In volume terms, maximum imports were above 2 GW at some points in the past few days. Active coal plant capacity crashed to just above 900 MW early on December 14, compared to an ordinary level of almost 3 GW.

The crisis reached its peak when wind stopped and an outage occurred at the Kostolac coal plant. Hydropower plants bore most of the burden on the domestic production front.

President Vučić: Total collapse

According to data from EMS’s application Energy Flux, EPS now has 2.1 GW online in coal plant capacity. Imports, at 1.4 GW, are covering 26% of consumption.

In yesterday’s dramatic appearance at a joint session of the Government of Serbia with representatives of state-owned companies and other institutions, President Aleksandar Vučić told EPS’s acting director Milorad Grčić he is personally responsible for the “total collapse.”

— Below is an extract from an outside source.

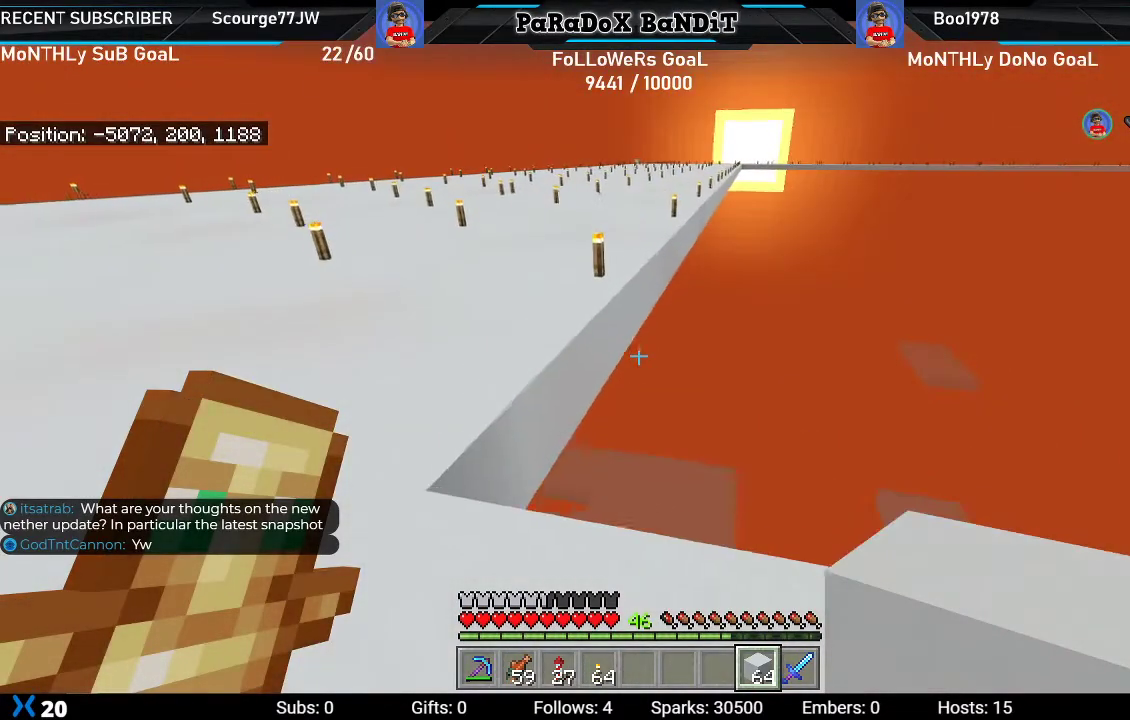
{"buttons": [], "left_stick": "center", "right_stick": "center", "events": [[100, "left_stick", "center"]]}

“I should hang myself from this biggest chandelier” in the room for listening to “ecologists, fake experts and all sorts of foreigners,” Vučić stressed and said he was responsible for not starting the construction of Kostolac B3 unit sooner and for abandoning the Kolubara B coal power plant project. It is not the first time that the president expressed skepticism with regard to the coal phaseout process, which is accelerating all over Europe.

Distribution grid neglected

Minister of Mining and Energy Zorana Mihajlović said this morning 30% of the company’s production capacity was still out and that 126,000 consumers were without electricity on December 12.

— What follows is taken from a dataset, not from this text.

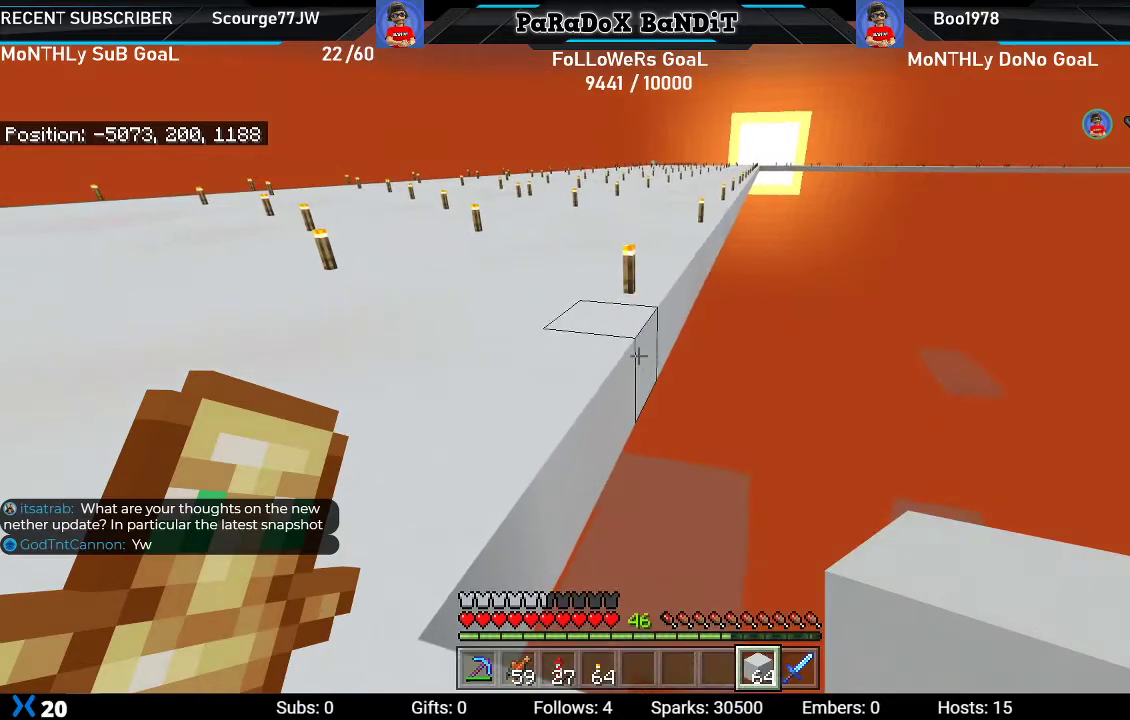
{"buttons": ["L2"], "left_stick": "right", "right_stick": "center", "events": [[217, "L2", "down"], [267, "left_stick", "right"]]}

Mihajlović: Distribution system operator EDS needs major investment over several years

The municipality of Obrenovac and the town itself were mostly without electricity, central heating and water. Elsewhere in Serbia, power outages were registered mostly in rural areas. The people there are complaining that the distribution network, run by government-controlled Elektrodistribucija Srbije (EDS), has been neglected for many years and that it is getting worse. It raises questions about who is responsible that they are marginalized.

Minister Mihajlović, who is also deputy prime minister, said EDS, Serbia’s distribution system operator, requires major investment over several years and admitted maintenance has long been insufficient. The company was separated from EPS one year ago.

Serbia has been paying more than EUR 10 million for electricity imports per day since the breakdown. Vučić acknowledged the financial impact would be serious.

Renewables are best bet for Serbia’s energy future

Professor Nikola Rajaković from the School of Electrical Engineering at the University of Belgrade told Balkan Green Energy News that, low-quality lignite aside, not much can be done anymore with the oldest coal power units as some are half a century old.

“Serbia will have to gradually shut them down, but not before installing the capacities to replace them. Scientists and experts are aware of the intermittence challenges in the case of reliance on solar and wind power, but they are leaning more and more toward such a switch as new storage and flexibilization solutions are becoming available,” Rajaković stressed and estimated a breakthrough “is within reach.”

Emerging storage and flexibility solutions, demand response and sector coupling could enable a full switch to renewables, according to Professor Nikola Rajaković

Stability with renewables can be significantly helped with sector coupling, for instance by turning excess wind and solar power to heat and hydrogen for other uses, the professor underscored. Rajaković pointed to demand response as another important factor – a drop in supply can be offset by a coordinated reduction in demand among consumers.

Gas is “a perfect transitional solution” while Serbia should turn to nuclear power only if the issues with renewables can’t be overcome, he asserted. On the other hand, the country has no experience with the technology and the smaller, modular nuclear power plants still aren’t tested enough, according to Rajaković.

Of note, Kosovo* has just suffered another in a series of outages at its coal plants over the past several weeks, and one unit at the REK Bitola coal complex in North Macedonia was shut down a month ago amid a large fire at a substation there.